“We came to school after the holidays, and the very first day some Germans came in white coats - probably doctors. They wanted to give us injections. To vaccinate us against something. The information must have leaked out ahead of time because as soon as the Germans came anywhere, people got scared. And when the white coats came with their syringes, people were scared because it wasn’t clear what vaccination it was supposed to be. So suddenly all the mums came to school, the doctors started explaining what they wanted to do, but the mums wouldn’t take it, they each grabbed their child or the children of mums who couldn’t come there, and took us home. So they weren’t afraid [of the doctors]. [The doctors] didn’t know what to do, so they left. So we didn’t get any injection from the Germans.”
“We would often visit Crow Crag, which gave us a wonderful view of the countryside in all directions. But we were waiting for the American fighter planes, which were nicknamed ‘boilermakers’ because their task was to devastate the train system by shooting up the steam boilers of locomotives. You’d see a plume of steam come up, the pilots would circle round the train to give the civilians time to escape, then they’d shoot the train up so it wouldn’t have a chance to work any more. In that way paralysed the already crippled German war efforts.”

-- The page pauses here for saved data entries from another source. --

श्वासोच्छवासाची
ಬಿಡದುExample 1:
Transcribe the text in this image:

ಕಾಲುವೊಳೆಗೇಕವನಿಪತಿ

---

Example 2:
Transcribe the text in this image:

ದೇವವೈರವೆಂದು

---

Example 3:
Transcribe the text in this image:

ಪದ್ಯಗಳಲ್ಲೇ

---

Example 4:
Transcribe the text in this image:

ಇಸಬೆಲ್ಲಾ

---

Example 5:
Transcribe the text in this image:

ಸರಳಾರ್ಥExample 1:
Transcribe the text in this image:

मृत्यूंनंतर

“[Q: Were you under any political pressure at the business academy?] I don’t know if you can call it political pressure, but we were the holiday jobbing year group. Hardly had we started school, we had to go off for the harvest, then we learnt for a few days and were off picking hops. We returned from the hops, learnt a few days, then we had to go shave the beet, which was snowed up or wet, they hadn’t harvested it in time, so we cut the leaves of the beet. We also went potato picking. You had to dig those out. We even went hops picking in our final year, just not right before our finals. These duties were a matter of course, and if you didn’t go you had to have confirmation from your doctor. That was accepted. But your parents couldn’t excuse you themselves.”

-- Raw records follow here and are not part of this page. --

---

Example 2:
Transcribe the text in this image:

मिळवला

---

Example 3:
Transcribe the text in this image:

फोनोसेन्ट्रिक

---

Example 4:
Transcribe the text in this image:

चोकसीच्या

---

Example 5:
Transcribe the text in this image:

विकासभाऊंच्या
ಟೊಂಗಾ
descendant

“I love my birthplace. It’s a beautiful village at the edge of the Křivoklát Forests. And the idea to found Sokol originated in the nearby gamekeeper’s lodge at Král [‘Kingsly’], where Jindřich Fügner and Miroslav Tyrš met up to put their plan into action with the help and funding of Dr Scheiner, who had a villa in Svatá. Sokol, which promoted physical exercise, physical education, the strengthening of both body and mind, was a leading force in the village and was known for it. People came from the neighbouring villages and towns to exercise in the nature with improvised equipment.”

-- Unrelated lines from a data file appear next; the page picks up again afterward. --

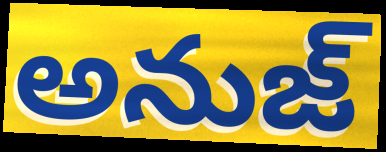
అనుజ్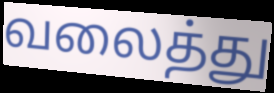
வலைத்து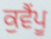
ਕੁਵੈਂਪੂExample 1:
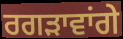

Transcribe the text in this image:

ਰਗੜਾਵਾਂਗੇ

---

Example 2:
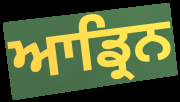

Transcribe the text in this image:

ਆਡ੍ਰਿਨ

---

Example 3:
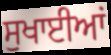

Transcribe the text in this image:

ਸੁਖਾਈਆਂ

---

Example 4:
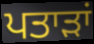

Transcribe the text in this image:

ਪਤਾੜਾਂ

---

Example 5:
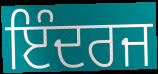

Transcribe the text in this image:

ਇੰਦਰਜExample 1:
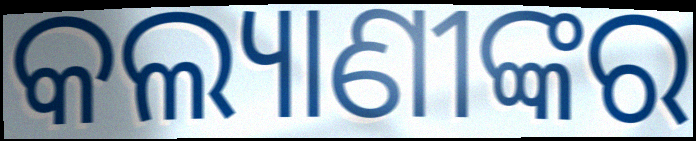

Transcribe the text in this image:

କଲ୍ୟାଣୀଙ୍କର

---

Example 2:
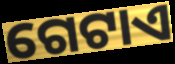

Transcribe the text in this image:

ଗେଟାଏ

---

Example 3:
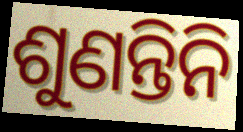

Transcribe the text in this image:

ଶୁଣନ୍ତିନି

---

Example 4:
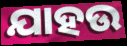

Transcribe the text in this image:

ଯାହଉ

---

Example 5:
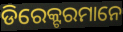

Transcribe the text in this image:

ଡିରେକ୍ଟରମାନେ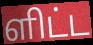
ளிட்ட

My uncle stood up for the ordinary Germans after the war and gave the so-called Revolutionary Guards a seeing-to
Blahoslav Havránek was born on 28 January 1933 in the village of Svatá in Beroun District, as the second son of a tailor. He grew up in Svatá. He remembers various situations during the war, which he witnessed as a boy, and the lives of the inhabitants of Svatá and the surrounding area. For example, the family of Sokol [a famous nationwide Czech sports movement - trans.) co-founder Josef Scheiner, who had a summer residence in the village, or the resistance fighter Josef Košťálek from Zdice, or his uncle Karel, who stood up for the defenceless German farmers whose horses and carts were looted by the Revolutionary Guards at the end of the war. Blahoslav Havránek attended a business academy in Beroun and worked at sinter plant and at an ironworks; he was fired in 1969 for organising a petition calling on the Warsaw Pact forces to leave the country. He was briefly employed at a construction cooperative before accepting an offer of furthering his education at a secondary technical school and working at a research institute in Karlštejn. After going into pension he served as the mayor of Hudlice near Beroun for 12 years. He published his memoirs in a book titled Vraní skála (Crow Crag).